Friday, December 22, 2006

Who Makes All The Money?

Phinneas comments on Dr. Walter Block's post on the Mises Blog on Why Be An Economist? To Be Happy, That's Why:

There are really only 3 ways of earning a large amount of money:

1. Finance (i.e., money lending, in all its various forms);

2. Speculation (i.e., buying things that you predict will either appreciate on their own, or will appreciate with a minimum of effort on your part); and

3. Selling a product or service (usually a product, but not always) that you can commodify, unitize and promote with a brand. This can lead to great wealth because doubling your sales of commodified, unitized products requires less than double the amount of work. Efficiencies, I think economists call that.

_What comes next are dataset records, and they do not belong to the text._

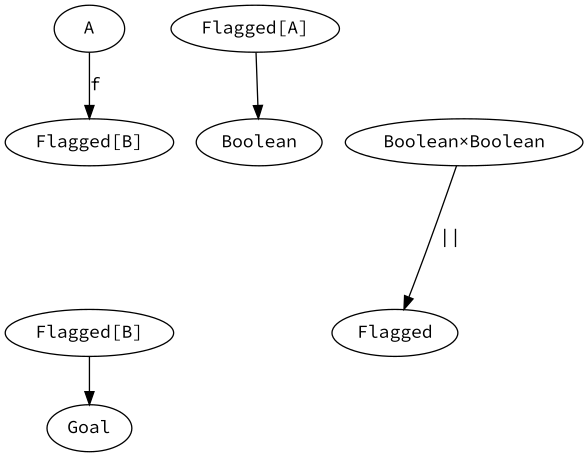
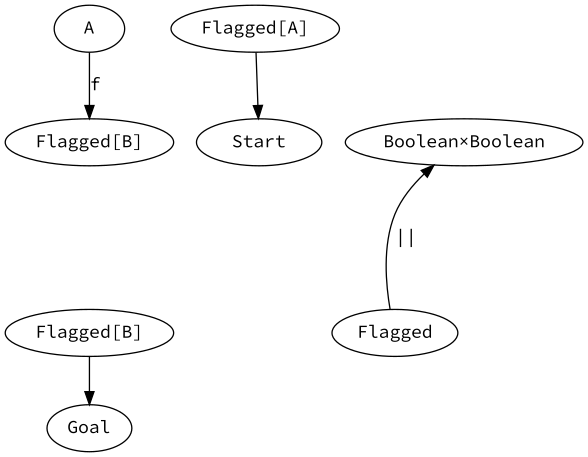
  digraph {
    fontname="Source Code Pro"
    node [fontname="Source Code Pro" group=upper]
    edge [fontname="Source Code Pro" style=invis]
    n1 [label="Flagged[A]"]
    A
    n3 [label="Flagged[B]"]
    n4 [group=lower label="Boolean×Boolean"]
    n5 [label="Flagged[B]"]
    n6 [group=lower label=Flagged]
-   Start [label=Boolean group=""]
+   Start [group=""]
    B [style=invis]
    Goal [group=""]
    subgraph sub_1 {
      rank=same
      n1
      A
    }
    subgraph sub_2 {
      rank=same
      n3
      n4
    }
    subgraph sub_3 {
      rank=same
      n5
      n6
    }
    n1 -> n4
    n1 -> Start [style=""]
    A -> n1 [dir=back]
    A -> n3 [label=f style=""]
    n3 -> n4
    n3 -> B
-   n4 -> n6 [label="||" style=""]
+   n6 -> n4 [label="||" style=""]
    n5 -> n6 [dir=back]
    n5 -> Goal [style=""]
    B -> n5
  }
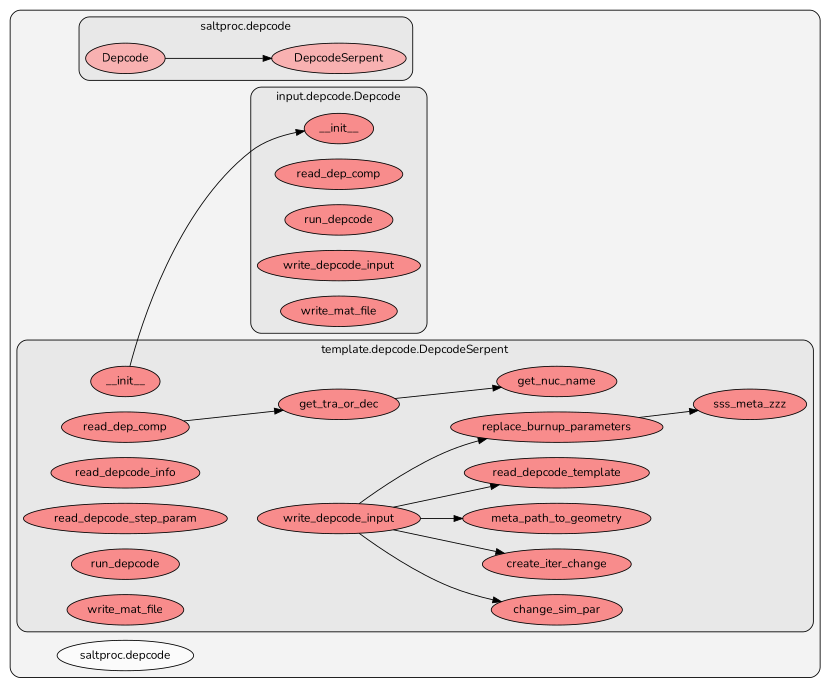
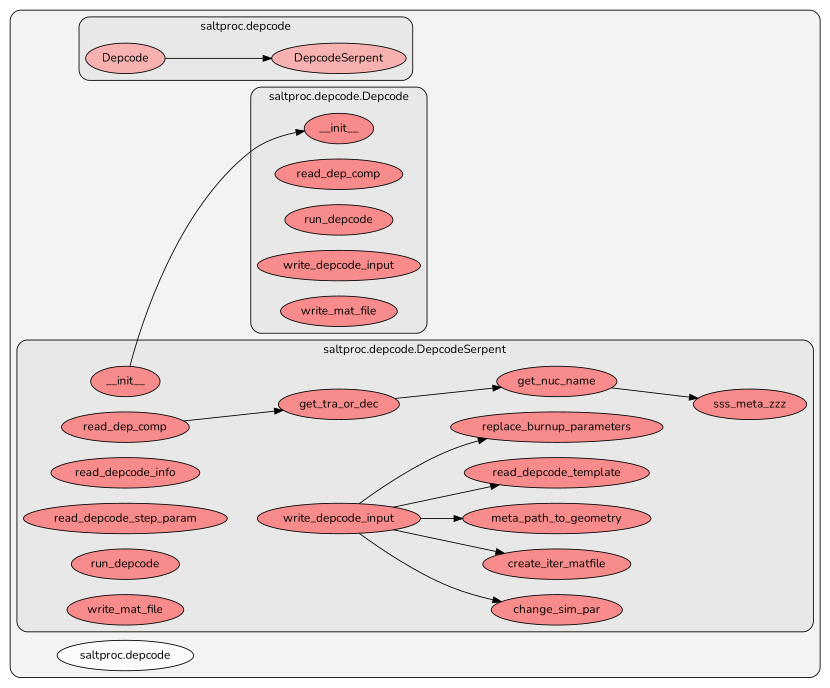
  digraph {
    clusterrank=local
    fontname=Nunito
    rankdir=LR
    node [fillcolor="#ff6565b2" fontcolor="#000000" fontname=Nunito group=0 style=filled]
    edge [color="#000000" fontname=Nunito style=solid]
    n1 [fillcolor="#ff9999b2" label=Depcode]
    n2 [fillcolor="#ff9999b2" label=DepcodeSerpent]
    n3 [label=__init__]
    n4 [label=read_dep_comp]
    n5 [label=run_depcode]
    n6 [label=write_depcode_input]
    n7 [label=write_mat_file]
    n8 [label=__init__]
    n9 [label=change_sim_par]
-   n10 [label=create_iter_change]
+   n10 [label=create_iter_matfile]
    n11 [label=get_nuc_name]
    n12 [label=get_tra_or_dec]
    n13 [label=meta_path_to_geometry]
    n14 [label=read_dep_comp]
    n15 [label=read_depcode_info]
    n16 [label=read_depcode_step_param]
    n17 [label=read_depcode_template]
    n18 [label=replace_burnup_parameters]
    n19 [label=run_depcode]
    n20 [label=sss_meta_zzz]
    n21 [label=write_depcode_input]
    n22 [label=write_mat_file]
    n23 [fillcolor="#ffffffb2" label="saltproc.depcode"]
    subgraph cluster_1 {
      fillcolor="#80808018"
      style="filled,rounded"
      n23
      subgraph cluster_2 {
        fillcolor="#80808018"
        label="saltproc.depcode"
        style="filled,rounded"
        n1
        n2
      }
      subgraph cluster_3 {
        fillcolor="#80808018"
-       label="input.depcode.Depcode"
+       label="saltproc.depcode.Depcode"
        style="filled,rounded"
        n3
        n4
        n5
        n6
        n7
      }
      subgraph cluster_4 {
        fillcolor="#80808018"
-       label="template.depcode.DepcodeSerpent"
+       label="saltproc.depcode.DepcodeSerpent"
        style="filled,rounded"
        n8
        n9
        n10
        n11
        n12
        n13
        n14
        n15
        n16
        n17
        n18
        n19
        n20
        n21
        n22
      }
    }
    n1 -> n2
    n8 -> n3
-   n18 -> n20
+   n11 -> n20
    n12 -> n11
    n14 -> n12
    n21 -> n9
    n21 -> n10
    n21 -> n13
    n21 -> n17
    n21 -> n18
  }
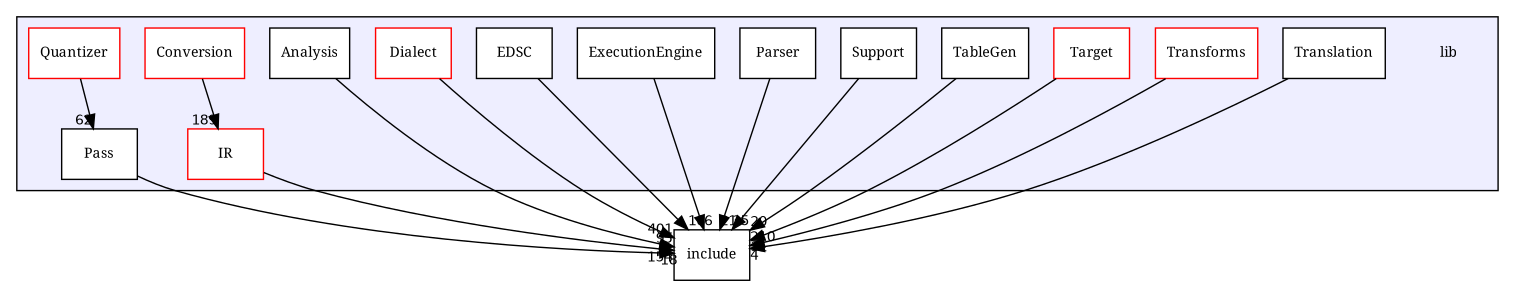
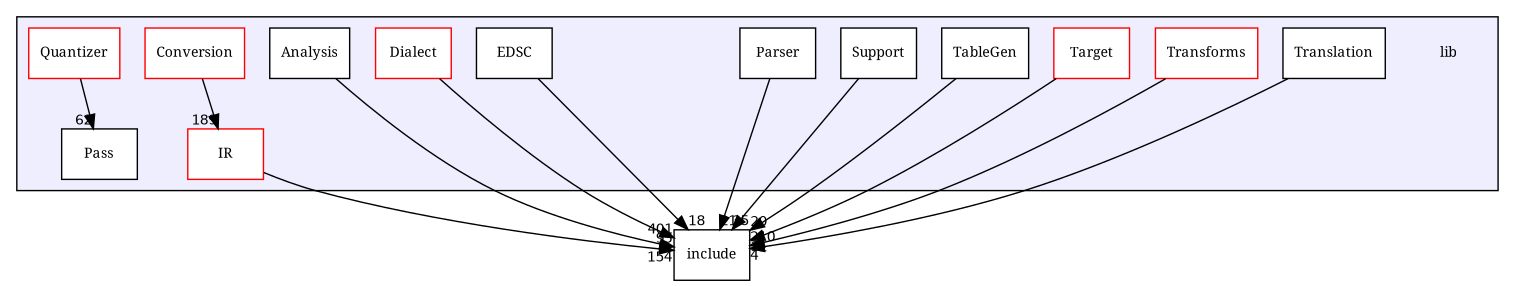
  digraph {
    compound=true
    fontname="Noto Serif"
    node [fontname="Noto Serif" fontsize=10 shape=box color=black fillcolor=white style=filled]
    edge [fontname="Noto Serif" headlabel=18 labeldistance=1.5 labelfontname=Helvetica labelfontsize=10]
    n1 [label=lib shape=plaintext color="" fillcolor="" style=""]
    n2 [label=Analysis]
    n3 [color=red label=Conversion]
    n4 [color=red label=Dialect]
    n5 [label=EDSC]
-   n6 [label=ExecutionEngine]
    n7 [color=red label=IR]
    n8 [label=Parser]
    n9 [label=Pass]
    n10 [color=red label=Quantizer]
    n11 [label=Support]
    n12 [label=TableGen]
    n13 [color=red label=Target]
    n14 [color=red label=Transforms]
    n15 [label=Translation]
    n16 [label=include fillcolor="" style=""]
    subgraph cluster_1 {
      bgcolor="#eeeeff"
      pencolor=black
      n1
      n2
      n3
      n4
      n5
-     n6
      n7
      n8
      n9
      n10
      n11
      n12
      n13
      n14
      n15
    }
    n2 -> n16 [headlabel=95]
    n3 -> n7 [headlabel=189]
    n4 -> n16 [headlabel=401]
    n5 -> n16
-   n6 -> n16 [headlabel=6]
    n7 -> n16 [headlabel=154]
    n8 -> n16 [headlabel=21]
-   n9 -> n16
    n10 -> n9 [headlabel=62]
    n11 -> n16 [headlabel=35]
    n12 -> n16 [headlabel=20]
    n13 -> n16 [headlabel=31]
    n14 -> n16 [headlabel=210]
    n15 -> n16 [headlabel=4]
  }
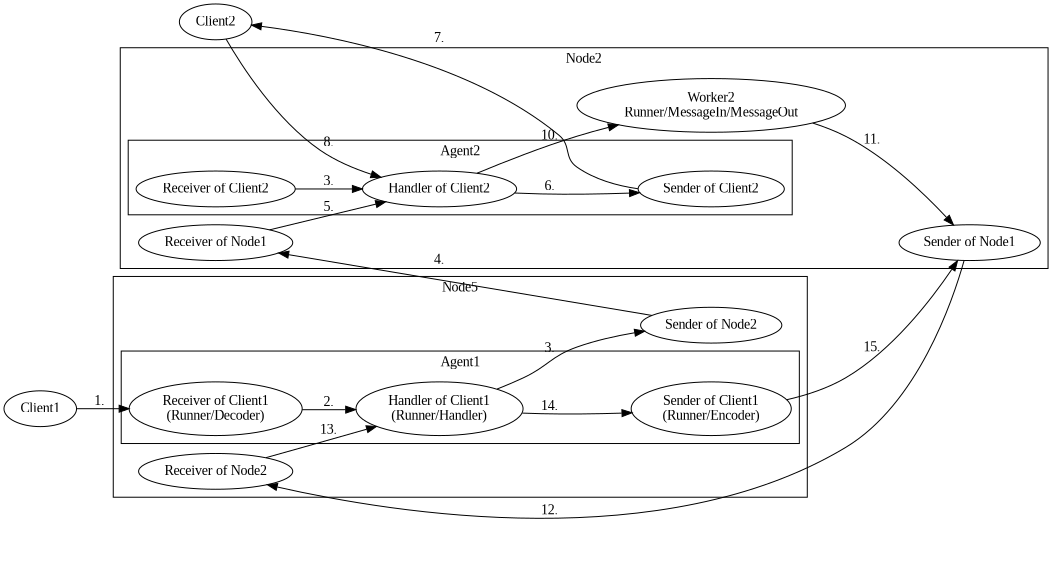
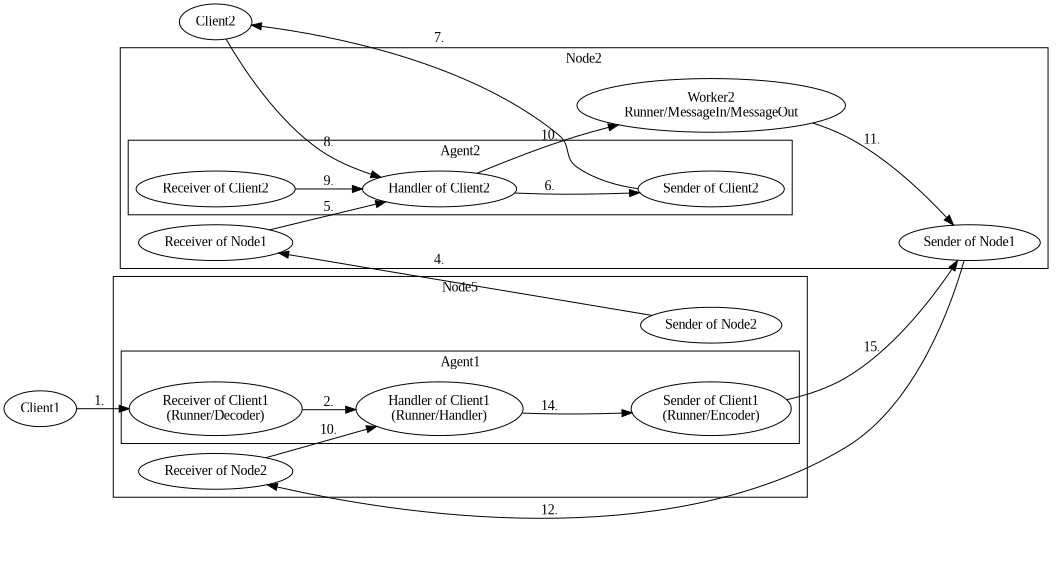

People think that there is a fourth way, but it's really just an illusion. It's the highly-skilled service-provider option. Lawyers. Doctors. Architects. Commercial artists. Anyone doing highly skilled piece-work.

You might make an upper-middle class income doing these things, if you bust your ass and work twice as hard as everyone else and do nothing else all the time. But the truly successful (in monetary terms) members of these vocations are the ones who figure out a way to commodify and unitize what they do. Like the artist who does more than work on commissions, but creates something that he can replicate (i.e., unitize). Or the lawyer who spends his time schmoozing clients while other (younger) lawyers are back at the office doing all the actual work like a factory. He commodifies his legal services, establishing himself or his firm as the brand.

Who makes all the money -- the fashion designer who sells goods with his name on them in hundreds of stores, or the custom tailor who makes fantastic suits one at a time? The tailor on Saville Row who studied as an apprentice for decades may be a genius and a virtuoso, but his product isn't commodified and unitized, which means that in order to earn twice as much, he has to work twice as much. He has no leverage.

The person who is going to have the greatest impact on promoting libertarian ideals is going to be the one who writes the popular books (or produces movies, or TV shows, or or songs, etc.) that express libertarian ideals. In order to create a broad, social movement, you have to have broad appeal. It's going to be someone who is able to commodify and unitize his message, and then build a brand that sells that message to people far and wide.

Of course, another commentator brings up the alternative three ways to make money:

"The way I heard it, the only three ways to get rich these days are to marry it, inherit it, or steal it.